(Source data)
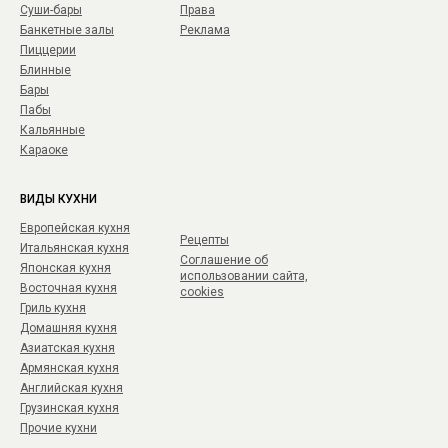
Суши-бары
Права
Банкетные залы
Реклама
Пиццерии
Блинные
Бары
Пабы
Кальянные
Караоке
ВИДЫ КУХНИ
Европейская кухня
Рецепты
Итальянская кухня
Соглашение об
Японская кухня
использовании сайта,
Восточная кухня
cookies
Гриль кухня
Домашняя кухня
Азиатская кухня
Армянская кухня
Английская кухня
Грузинская кухня
Прочие кухни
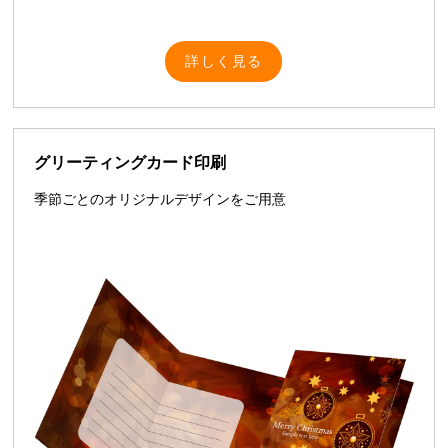
詳しく見る
グリーティングカード印刷
季節ごとのオリジナルデザインをご用意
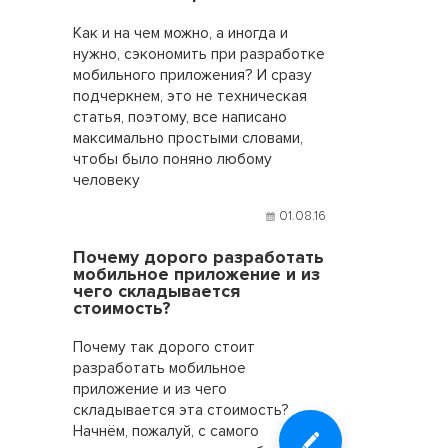
Как и на чем можно, а иногда и
нужно, сэкономить при разработке
мобильного приложения? И сразу
подчеркнем, это не техническая
статья, поэтому, все написано
максимально простыми словами,
чтобы было поняно любому
человеку
01.08.16
Почему дорого разработать
мобильное приложение и из
чего складывается
стоимость?
Почему так дорого стоит
разработать мобильное
приложение и из чего
складывается эта стоимость?
Начнём, пожалуй, с самого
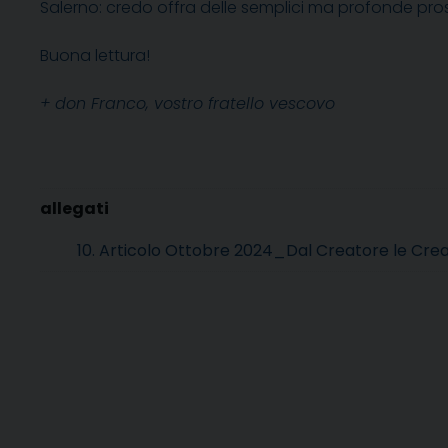
Salerno: credo offra delle semplici ma profonde pros
Buona lettura!
+ don Franco, vostro fratello vescovo
10. Articolo Ottobre 2024_Dal Creatore le Cre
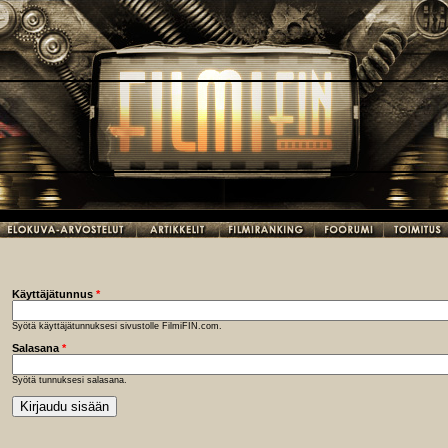
Käyttäjätunnus
*
Syötä käyttäjätunnuksesi sivustolle FilmiFIN.com.
Salasana
*
Syötä tunnuksesi salasana.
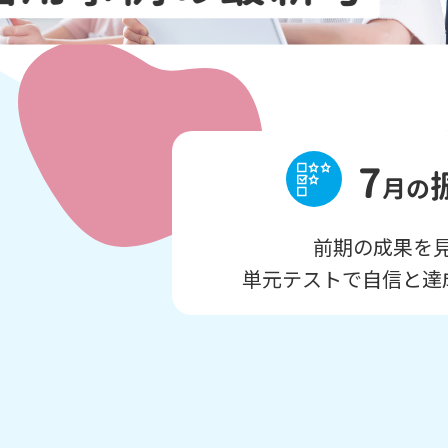
7
月の
前期の成果を
単元テストで自信と達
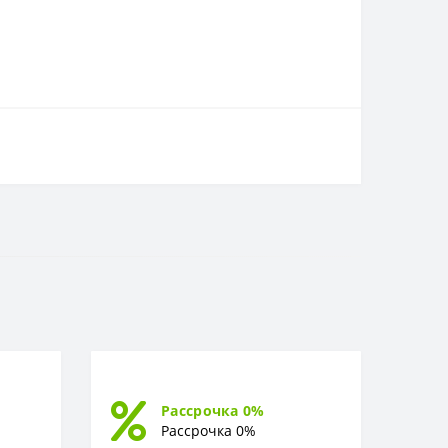
Рассрочка 0%
Рассрочка 0%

WHAT THE TASK REQUIRES - Copy the text of the listing above line for line, without any changes. Leave out the pictures.

RESPONSE TO THE TASK -
Суши-бары
Права
Банкетные залы
Реклама
Пиццерии
Блинные
Бары
Пабы
Кальянные
Караоке
ВИДЫ КУХНИ
Европейская кухня
Рецепты
Итальянская кухня
Соглашение об
Японская кухня
использовании сайта,
Восточная кухня
cookies
Гриль кухня
Домашняя кухня
Азиатская кухня
Армянская кухня
Английская кухня
Грузинская кухня
Прочие кухни
詳しく見る
グリーティングカード印刷
季節ごとのオリジナルデザインをご用意
Как и на чем можно, а иногда и
нужно, сэкономить при разработке
мобильного приложения? И сразу
подчеркнем, это не техническая
статья, поэтому, все написано
максимально простыми словами,
чтобы было поняно любому
человеку
01.08.16
Почему дорого разработать
мобильное приложение и из
чего складывается
стоимость?
Почему так дорого стоит
разработать мобильное
приложение и из чего
складывается эта стоимость?
Начнём, пожалуй, с самого
Salerno: credo offra delle semplici ma profonde pros
Buona lettura!
+ don Franco, vostro fratello vescovo
10. Articolo Ottobre 2024_Dal Creatore le Cre
Käyttäjätunnus
*
Syötä käyttäjätunnuksesi sivustolle FilmiFIN.com.
Salasana
*
Syötä tunnuksesi salasana.
7
月の
前期の成果を
単元テストで自信と達
Рассрочка 0%
Рассрочка 0%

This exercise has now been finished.